Step1:Today is the summer heat. It's better to barbecue. So I bake the bagels at home. A lot of times. A lot of things are like this - the more you think about it, the more you dare not let it go; like bagels. This kind of round and fat life-saving bread needs to be cooked before it enters the oven. This process has always left me wondering - will the dough boil? Will the cooking be so soft that it can't be fished out at all? Will it become rotten when it is put on the baking tray? Every time I want to be a Bago, I will imagine the shape of the lifebuoy. So that making this kind of thing has become an impossible mission for me. To this day. Today, the outdoor temperature is as high as 38 degrees. But I suddenly think it's time to challenge Baguo. In fact, it's because an old face in the refrigerator has to be used up. Looking at the prescriptions of several fruits, the water content was as low as 5055%, lower than the old 64%. So the water consumption was adjusted. When adjusting the water consumption, it is also considered that the whole wheat flour with high water absorption is added. If the whole wheat flour with high gluten is used, another 10g of water can be reduced. After cooking, we know that the cooked dough not only doesn't become rotten, but also becomes firm. When it's fished out with a hedge, it's all touching.
Step2:Formula: 380g old flour (230g flour, 145g water, 3G salt, 2G yeast, kneaded the day before and refrigerated the night before) 205g high gluten flour, 40g salt, 3G yeast, 2G water, 120g butter, 12g boiled bagel water, 1000g boiled bagel water, 50g white granulated sugar (only 20g sugar is not enough, the result is slightly light colored). The weight of a single dough is 190g, and the temperature of 165G finished product is 200 degrees. 2025 minutes. (because the sugar concentration is not enough and the color is too light. I roasted it for 30 minutes, resulting in a little dry and hard surface.
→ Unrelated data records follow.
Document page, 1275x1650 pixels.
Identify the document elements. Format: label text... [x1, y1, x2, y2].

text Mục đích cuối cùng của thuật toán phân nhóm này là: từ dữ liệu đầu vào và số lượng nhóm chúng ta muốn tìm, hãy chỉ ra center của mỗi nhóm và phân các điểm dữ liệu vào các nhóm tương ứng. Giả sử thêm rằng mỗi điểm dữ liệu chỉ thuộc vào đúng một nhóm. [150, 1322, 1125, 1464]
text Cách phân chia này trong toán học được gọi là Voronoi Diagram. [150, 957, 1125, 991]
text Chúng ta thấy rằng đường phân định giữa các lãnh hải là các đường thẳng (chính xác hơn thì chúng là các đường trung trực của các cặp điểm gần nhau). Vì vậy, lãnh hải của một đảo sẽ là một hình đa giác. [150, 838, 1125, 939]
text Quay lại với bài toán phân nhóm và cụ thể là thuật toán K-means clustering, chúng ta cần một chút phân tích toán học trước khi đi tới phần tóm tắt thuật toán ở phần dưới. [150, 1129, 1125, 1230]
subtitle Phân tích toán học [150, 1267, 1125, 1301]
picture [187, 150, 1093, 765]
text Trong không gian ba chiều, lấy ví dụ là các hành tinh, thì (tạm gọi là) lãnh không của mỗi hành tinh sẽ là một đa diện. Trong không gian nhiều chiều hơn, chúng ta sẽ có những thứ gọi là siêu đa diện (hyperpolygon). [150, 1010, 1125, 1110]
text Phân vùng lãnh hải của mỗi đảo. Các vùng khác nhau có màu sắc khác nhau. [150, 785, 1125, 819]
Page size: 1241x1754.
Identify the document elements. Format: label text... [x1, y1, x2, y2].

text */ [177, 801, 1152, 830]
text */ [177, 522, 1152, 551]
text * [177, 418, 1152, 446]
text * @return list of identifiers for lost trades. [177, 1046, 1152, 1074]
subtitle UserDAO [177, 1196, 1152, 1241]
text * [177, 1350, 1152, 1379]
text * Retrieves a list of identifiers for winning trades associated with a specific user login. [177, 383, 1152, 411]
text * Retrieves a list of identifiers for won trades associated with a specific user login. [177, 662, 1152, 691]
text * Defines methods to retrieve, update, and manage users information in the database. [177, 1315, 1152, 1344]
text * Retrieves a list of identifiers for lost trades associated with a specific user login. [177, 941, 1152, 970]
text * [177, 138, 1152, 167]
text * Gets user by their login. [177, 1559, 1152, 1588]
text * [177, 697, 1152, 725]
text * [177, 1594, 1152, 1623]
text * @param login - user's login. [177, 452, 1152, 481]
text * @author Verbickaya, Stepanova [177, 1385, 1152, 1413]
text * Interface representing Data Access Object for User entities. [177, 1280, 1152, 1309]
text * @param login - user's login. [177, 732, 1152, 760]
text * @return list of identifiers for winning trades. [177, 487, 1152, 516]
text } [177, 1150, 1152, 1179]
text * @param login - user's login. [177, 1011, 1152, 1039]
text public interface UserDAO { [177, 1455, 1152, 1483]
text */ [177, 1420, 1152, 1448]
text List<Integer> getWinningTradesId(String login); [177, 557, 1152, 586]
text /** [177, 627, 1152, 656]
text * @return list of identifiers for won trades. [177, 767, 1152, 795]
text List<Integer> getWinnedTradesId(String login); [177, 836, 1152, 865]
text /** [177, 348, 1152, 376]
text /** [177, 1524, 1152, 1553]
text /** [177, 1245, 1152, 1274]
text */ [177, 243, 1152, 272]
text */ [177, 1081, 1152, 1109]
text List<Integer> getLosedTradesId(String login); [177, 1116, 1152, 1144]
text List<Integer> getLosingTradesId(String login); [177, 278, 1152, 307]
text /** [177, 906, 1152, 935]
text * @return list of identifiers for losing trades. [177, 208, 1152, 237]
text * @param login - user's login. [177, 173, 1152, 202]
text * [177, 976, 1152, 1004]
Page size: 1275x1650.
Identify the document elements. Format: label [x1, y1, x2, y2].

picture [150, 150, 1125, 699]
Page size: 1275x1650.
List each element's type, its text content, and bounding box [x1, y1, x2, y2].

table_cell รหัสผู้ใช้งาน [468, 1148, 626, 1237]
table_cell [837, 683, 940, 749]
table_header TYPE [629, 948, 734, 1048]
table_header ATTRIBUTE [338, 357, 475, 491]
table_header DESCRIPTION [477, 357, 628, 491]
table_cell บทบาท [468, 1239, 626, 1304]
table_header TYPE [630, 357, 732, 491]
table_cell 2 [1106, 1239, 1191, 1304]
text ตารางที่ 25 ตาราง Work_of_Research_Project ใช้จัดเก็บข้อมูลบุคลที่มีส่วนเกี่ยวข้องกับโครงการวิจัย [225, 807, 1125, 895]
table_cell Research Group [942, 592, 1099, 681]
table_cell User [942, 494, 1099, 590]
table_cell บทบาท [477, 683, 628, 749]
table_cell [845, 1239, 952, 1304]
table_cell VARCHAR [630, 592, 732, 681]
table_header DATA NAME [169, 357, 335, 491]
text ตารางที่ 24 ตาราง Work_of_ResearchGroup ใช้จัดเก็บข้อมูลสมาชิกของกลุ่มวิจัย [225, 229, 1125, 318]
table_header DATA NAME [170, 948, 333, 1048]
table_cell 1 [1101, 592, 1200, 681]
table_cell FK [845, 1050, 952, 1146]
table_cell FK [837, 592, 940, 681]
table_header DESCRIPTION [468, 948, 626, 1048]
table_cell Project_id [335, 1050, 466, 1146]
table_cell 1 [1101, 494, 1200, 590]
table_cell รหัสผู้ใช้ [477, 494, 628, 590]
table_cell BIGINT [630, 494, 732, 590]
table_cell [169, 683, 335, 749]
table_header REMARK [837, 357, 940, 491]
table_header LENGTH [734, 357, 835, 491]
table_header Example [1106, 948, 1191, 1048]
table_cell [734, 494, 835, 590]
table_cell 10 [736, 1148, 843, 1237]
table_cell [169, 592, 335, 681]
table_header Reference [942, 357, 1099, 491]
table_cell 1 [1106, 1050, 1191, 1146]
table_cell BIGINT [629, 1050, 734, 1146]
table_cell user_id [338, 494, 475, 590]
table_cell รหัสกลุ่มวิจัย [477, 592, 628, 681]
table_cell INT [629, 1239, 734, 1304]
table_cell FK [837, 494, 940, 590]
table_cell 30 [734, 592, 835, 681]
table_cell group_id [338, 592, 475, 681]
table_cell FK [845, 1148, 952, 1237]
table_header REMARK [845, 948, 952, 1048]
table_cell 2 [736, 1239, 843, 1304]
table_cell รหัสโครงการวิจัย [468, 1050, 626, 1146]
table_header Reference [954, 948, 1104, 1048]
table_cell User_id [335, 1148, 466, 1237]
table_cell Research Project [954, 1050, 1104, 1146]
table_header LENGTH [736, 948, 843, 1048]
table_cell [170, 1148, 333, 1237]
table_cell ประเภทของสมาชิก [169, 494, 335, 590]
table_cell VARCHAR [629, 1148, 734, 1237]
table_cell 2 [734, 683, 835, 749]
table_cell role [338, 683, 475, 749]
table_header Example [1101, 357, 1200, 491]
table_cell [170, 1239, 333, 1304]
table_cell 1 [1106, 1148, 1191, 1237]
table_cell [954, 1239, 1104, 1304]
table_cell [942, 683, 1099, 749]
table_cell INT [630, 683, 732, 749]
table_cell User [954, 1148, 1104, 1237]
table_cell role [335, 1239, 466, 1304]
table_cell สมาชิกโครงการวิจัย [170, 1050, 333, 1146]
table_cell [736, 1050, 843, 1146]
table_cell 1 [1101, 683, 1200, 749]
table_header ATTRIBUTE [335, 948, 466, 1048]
Step3:I didn't take a step map. There are many recipes for making bagels. I won't write the steps one by one. Just write down the useful Tips-1. Cut the silicone paper into squares that are one circle larger than the formed bagels. Put the bagels on the silicone paper for fermentation. It is easier to take when cooking the dough. It helps to keep the shape when entering the water. 2. Cook for 30 seconds on one side. Remove the silicone oil paper after turning over. 3. Take out the cooked dough with the hedge and put it directly on the baking tray paved with the baking cloth. 4.
Cooking tips:There are skills in making delicious dishes.